The decrease in price is primarily thanks to the star of the show: the turkey. The cost of turkey will account for around 45 percent of the total cost of a traditional dinner. A 16 pound turkey, enough to feed 8 to 10 people, will cost approximately $27.35, which is down 5.6 percent from 2022.

Whipping cream is down 22.8 percent (thank goodness for this, who doesn’t love some whipped cream on their pumpkin pie?!) and cranberries are lower by 18.3 percent. If you are a fan of stuffing, you’re in luck, because that is down about 2.8 percent.

Unfortunately, three of my personal favorite Thanksgiving dinner staples have gone up in price. Pumpkin pie mix is up 3.8 percent, dinner rolls are up 2.9 percent, and sweet potatoes are up 0.3 percent.

Inflation is still 2 percent above the target set by the Federal Reserve, despite easing some over the last few months. Food and energy prices have been extremely volatile this year with an increase in feed and fertilizer costs and persistent supply chain issues.

Turkey costs have decreased because of a large reduction in bird flu cases. The outbreak isn’t over yet, but it is less severe than in 2022. Last year, the USDA said there were nearly 58 million birds slaughtered due to the avian flu outbreak. This year, 4.6 million birds have been killed. You have probably noticed this positive impact on chicken, turkey, and egg prices compared to last year at this time. In January of this year, the national average price for a dozen eggs rose to a peak of $4.82. The year before, in January of 2022, the average price for a dozen eggs was less than half of that at $1.93. The current average in the United States for a carton of a dozen eggs is about $2.07.

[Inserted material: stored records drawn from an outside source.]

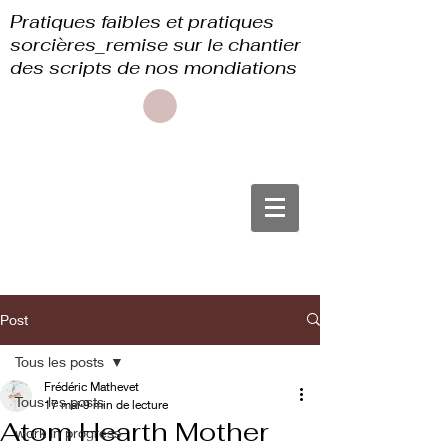
Pratiques faibles et pratiques
sorcières_remise sur le chantier
des scripts de nos mondiations
Post
Tous les posts
Frédéric Mathevet
Tous les posts
17 mai
9 min de lecture
Atom Hearth Mother
work in progress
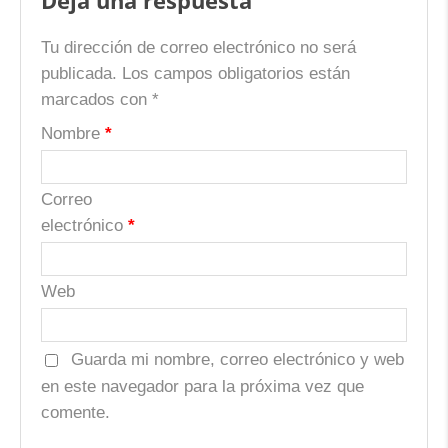
Deja una respuesta
Tu dirección de correo electrónico no será
publicada.
Los campos obligatorios están
marcados con
*
Nombre
*
Correo
electrónico
*
Web
Guarda mi nombre, correo electrónico y web
en este navegador para la próxima vez que
comente.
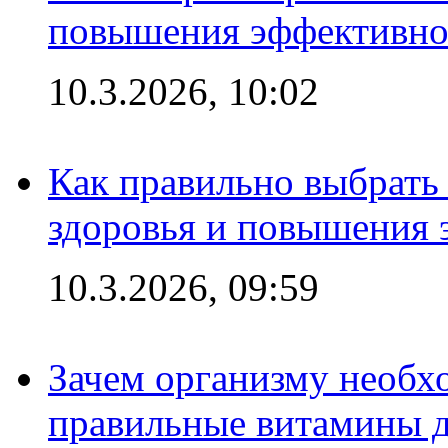
повышения эффективно
10.3.2026, 10:02
Как правильно выбрать
здоровья и повышения 
10.3.2026, 09:59
Зачем организму необх
правильные витамины д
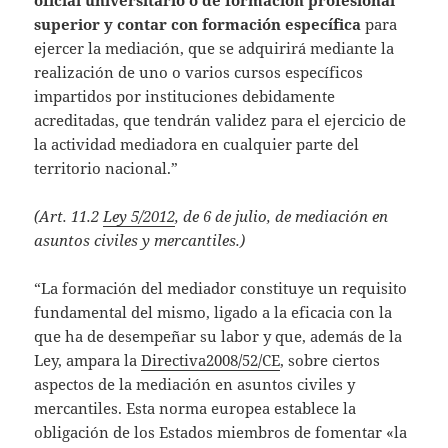
oficial universitario o de formación profesional
superior
y contar con formación específica
para
ejercer la mediación, que se adquirirá mediante la
realización de uno o varios cursos específicos
impartidos por instituciones debidamente
acreditadas, que tendrán validez para el ejercicio de
la actividad mediadora en cualquier parte del
territorio nacional.”
(Art. 11.2
Ley 5/2012
, de 6 de julio, de mediación en
asuntos civiles y mercantiles.)
“La formación del mediador constituye un requisito
fundamental del mismo, ligado a la eficacia con la
que ha de desempeñar su labor y que, además de la
Ley, ampara la
Directiva2008/52/CE
, sobre ciertos
aspectos de la mediación en asuntos civiles y
mercantiles. Esta norma europea establece la
obligación de los Estados miembros de fomentar «la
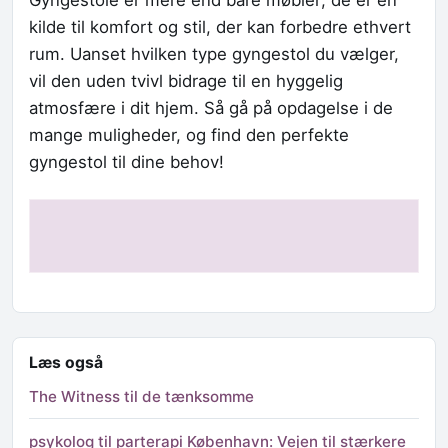
kilde til komfort og stil, der kan forbedre ethvert
rum. Uanset hvilken type gyngestol du vælger,
vil den uden tvivl bidrage til en hyggelig
atmosfære i dit hjem. Så gå på opdagelse i de
mange muligheder, og find den perfekte
gyngestol til dine behov!
Læs også
The Witness til de tænksomme
psykolog til parterapi København: Vejen til stærkere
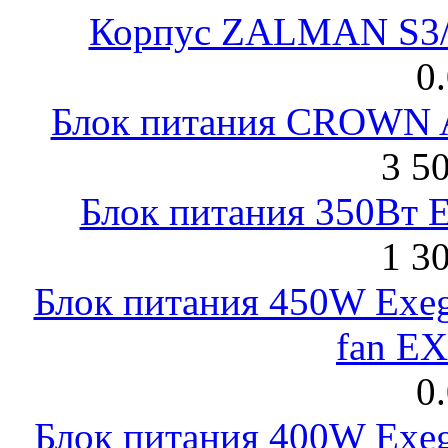
Корпус ZALMAN S3/ 
0
Блок питания CROWN 
3 5
Блок питания 350Вт 
1 3
Блок питания 450W Exeg
fan E
0
Блок питания 400W Exeg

Switching gears a bit, I also wanted to share these Thanksgiving dinner statistics from the USDA: In 2022, American farmers produced…

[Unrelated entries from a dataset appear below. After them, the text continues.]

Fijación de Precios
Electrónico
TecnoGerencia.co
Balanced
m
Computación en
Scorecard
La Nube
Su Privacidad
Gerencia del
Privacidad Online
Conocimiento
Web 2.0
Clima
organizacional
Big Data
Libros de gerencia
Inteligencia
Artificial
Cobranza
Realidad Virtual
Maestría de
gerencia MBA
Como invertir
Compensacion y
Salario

210 million turkeys, valued at $7.1 billion; 8 million barrels of cranberries; over 40 billion pounds of potatoes, valued at $5.1 billion; more than 1.6 billion pounds of pumpkins, valued at over $272 million; 1.4 billion pounds of green beans, valued at more than $325 million; almost 5.7 billion pounds of sweet corn, valued at $809 million; and over 2.6 billion pounds of sweet potatoes, valued at $598 million. Minnesota led the way in turkey production, Wisconsin was the top cranberry producing state, and Illinois produced the most pumpkins with 38 percent of all US production.

It’s good news that the cost of Thanksgiving dinner this year is lower—albeit still expensive—but I hope everyone has a wonderful and safe holiday.